Revision comparison data:
○ ○ ○

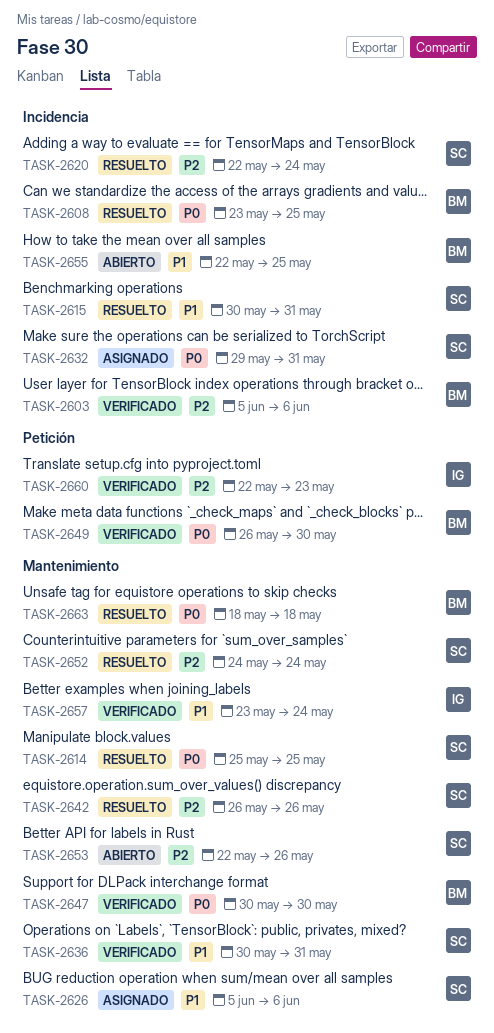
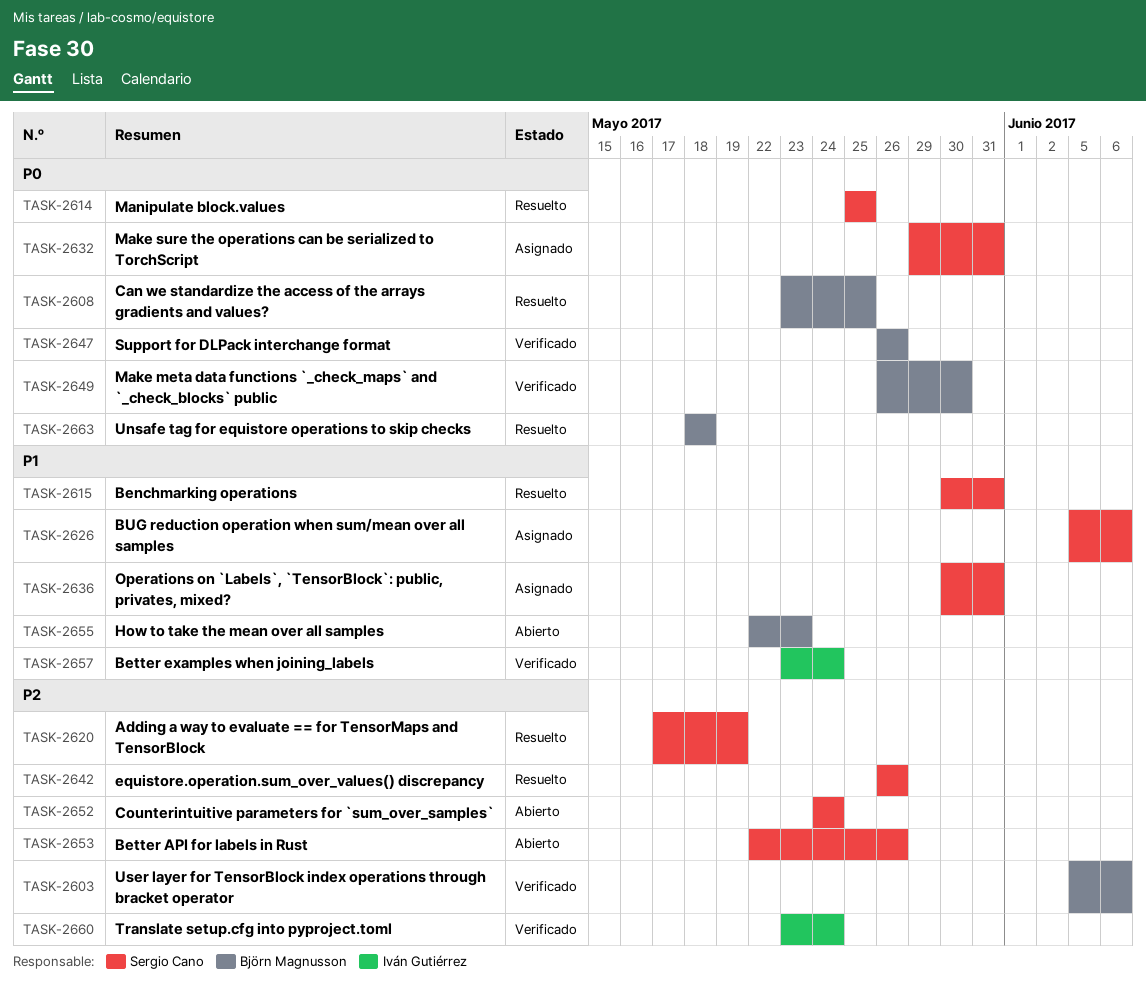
TASK-2620, start: May 22 -> May 17
TASK-2620, due: May 24 -> May 19
TASK-2636, status: Verificado -> Asignado
TASK-2647, start: May 30 -> May 26
TASK-2647, due: May 30 -> May 26
TASK-2652, status: Resuelto -> Abierto
TASK-2655, due: May 25 -> May 23
TASK-2660, start: May 22 -> May 23
TASK-2660, due: May 23 -> May 24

○ ○ ○

Reproduce, word for word, every line starting at the line that contains "TASK-2647, due: May 30 -> May 26" and ending with the final line of the entries.

■ ANSWER SPACE ■
TASK-2647, due: May 30 -> May 26
TASK-2652, status: Resuelto -> Abierto
TASK-2655, due: May 25 -> May 23
TASK-2660, start: May 22 -> May 23
TASK-2660, due: May 23 -> May 24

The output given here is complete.